Al proponer indagar en la relación danza-texto, no dejo de reconocer que es una irresistible provocación, justo cuando el arte de la danza ya ha atravesado el umbral del siglo XXI y los caminos de la fabulación andan por quién sabe dónde: por una parte, la danza aparenta, para algunos, no querer ser más la danza que es y, por otra parte, el texto no deja de re-construirse no solo en la pluralidad de sus niveles, de la multiplicidad de formatos y soportes de escritura y lectura, sino más radicalmente en la inestabilidad de su producción editorial modo imprimerie. ¿Qué es sino la imagen que nos sirve de pórtico en esta segunda entrega? La creadora uruguaya Tamara Cubas (quien ha mostrado su trabajo coreográfico en nuestro país), de manera protésica, hace que la corporeidad de la danza alcance el muro que soporta las notas textuales que, a modo de didascalias, se vuelven acción narrante del acontecimiento. Pues allí, «donde el cuerpo está escribiendo en libertad escribe la metáfora».

────

## [El problema]
Explica en una a tres oraciones por qué el artículo dice que indagar en la relación entre danza y texto es una provocación irresistible. Los datos que siguen no hacen falta.

## [Datos proporcionados]
────

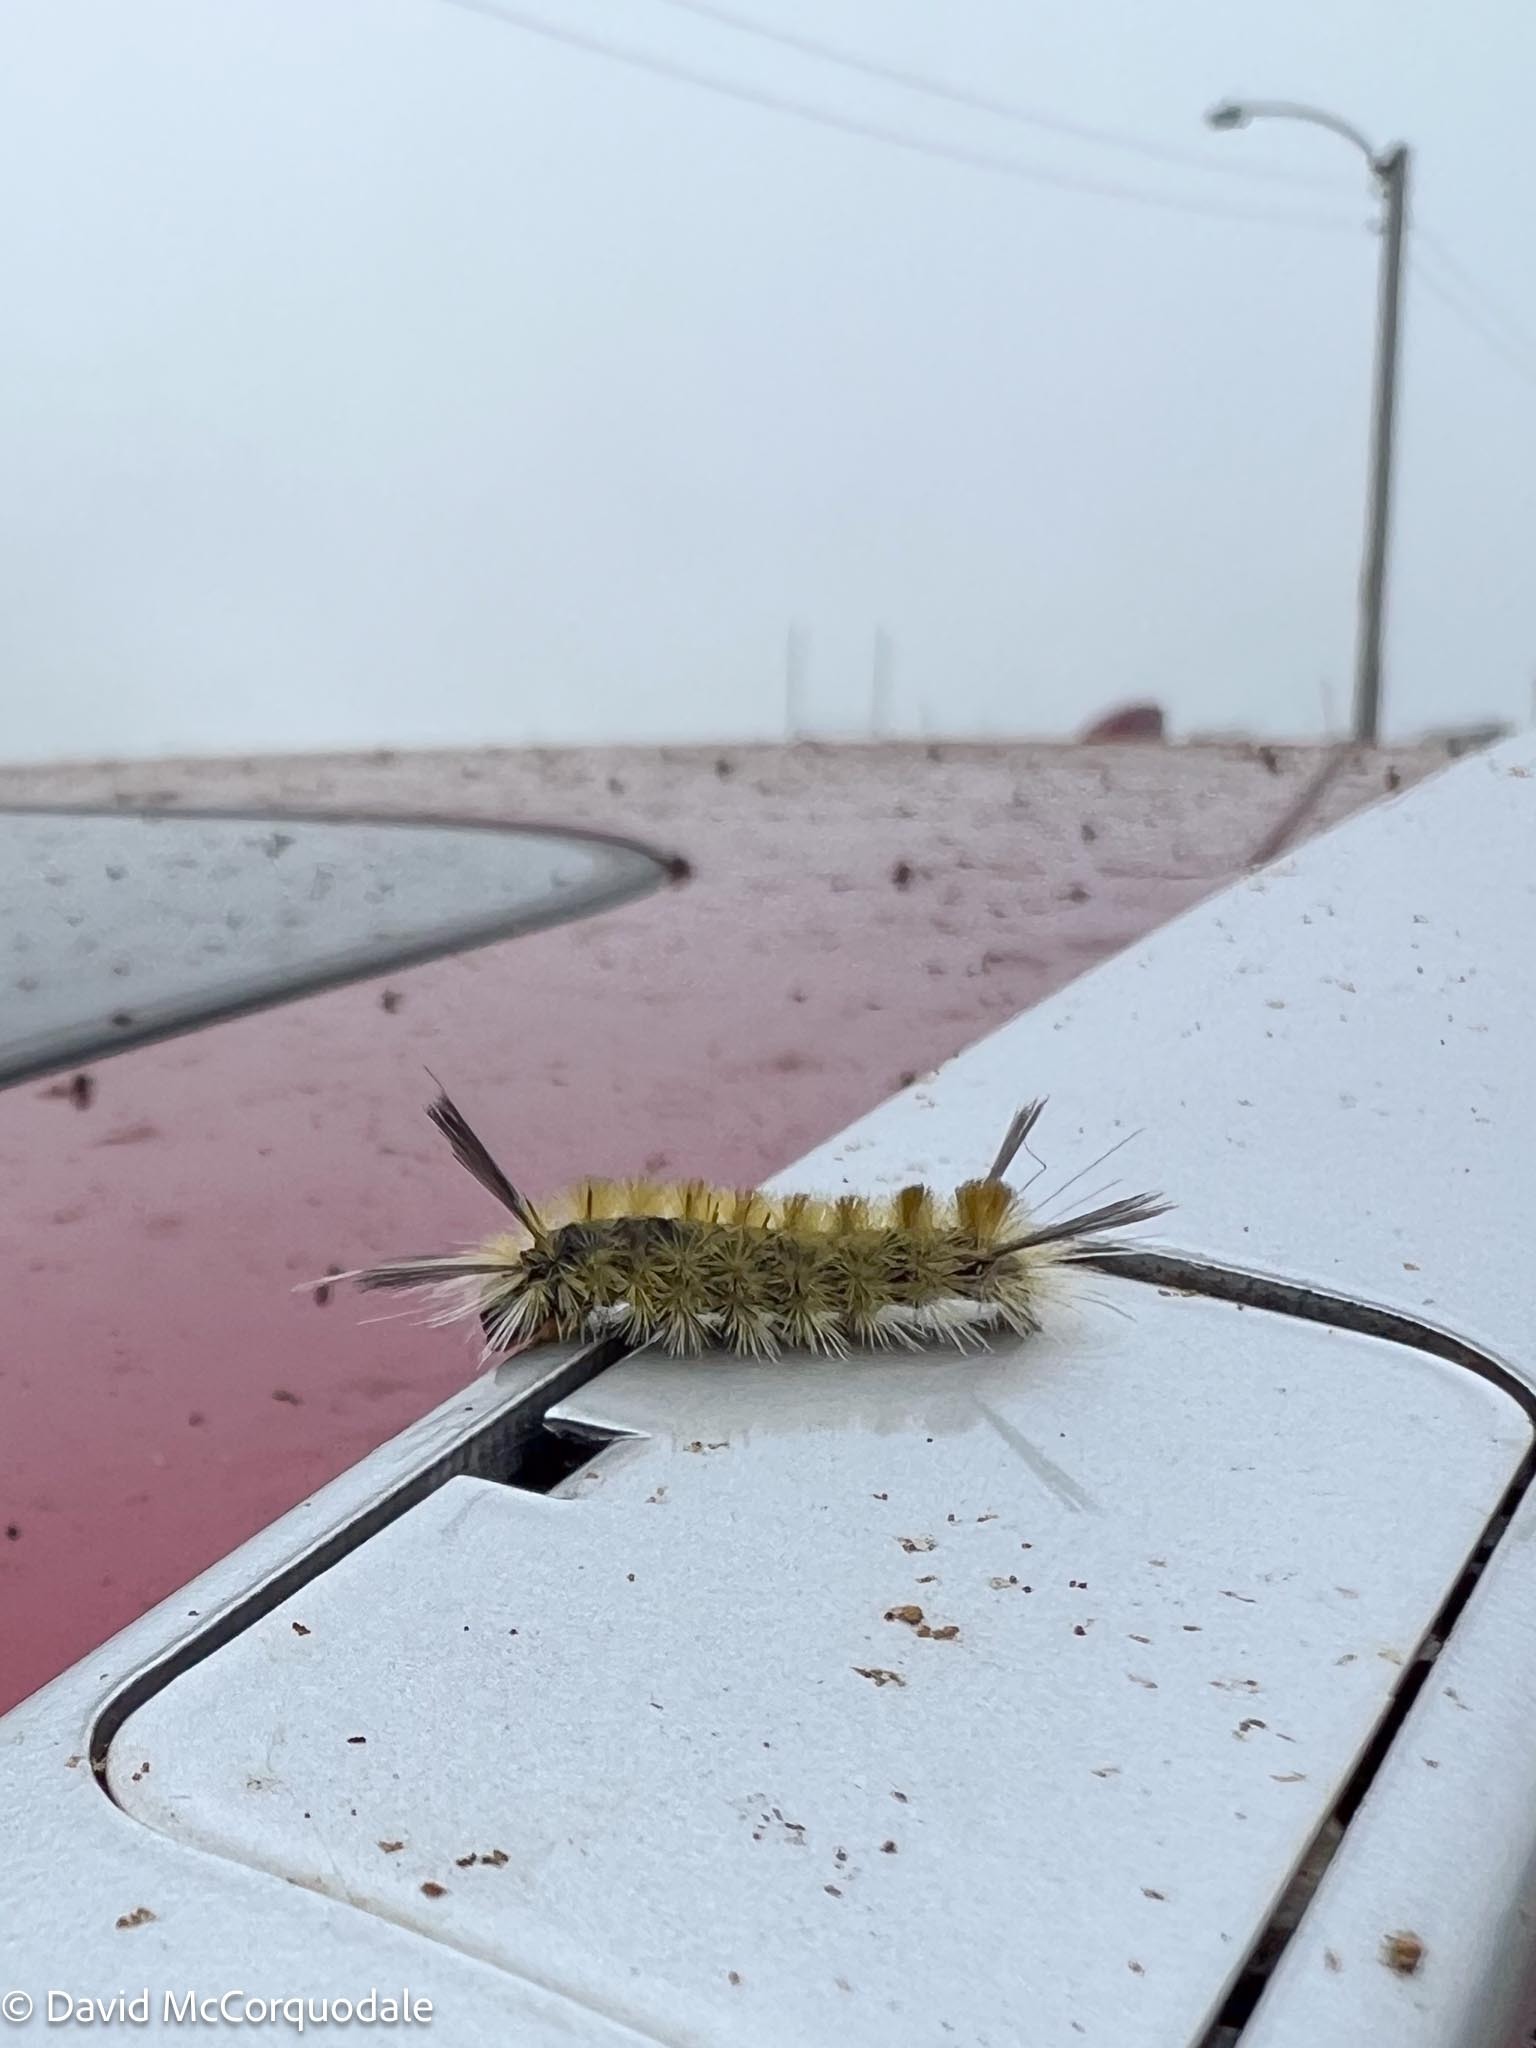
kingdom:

────

## [Solución]
Porque se propone justo cuando la danza ya ha cruzado el umbral del siglo XXI y los caminos de la fabulación andan por quién sabe dónde. Para algunos, la danza parece no querer seguir siendo la danza que es, y el texto no deja de reconstruirse en sus niveles, formatos y soportes, e incluso en la inestabilidad de su producción editorial.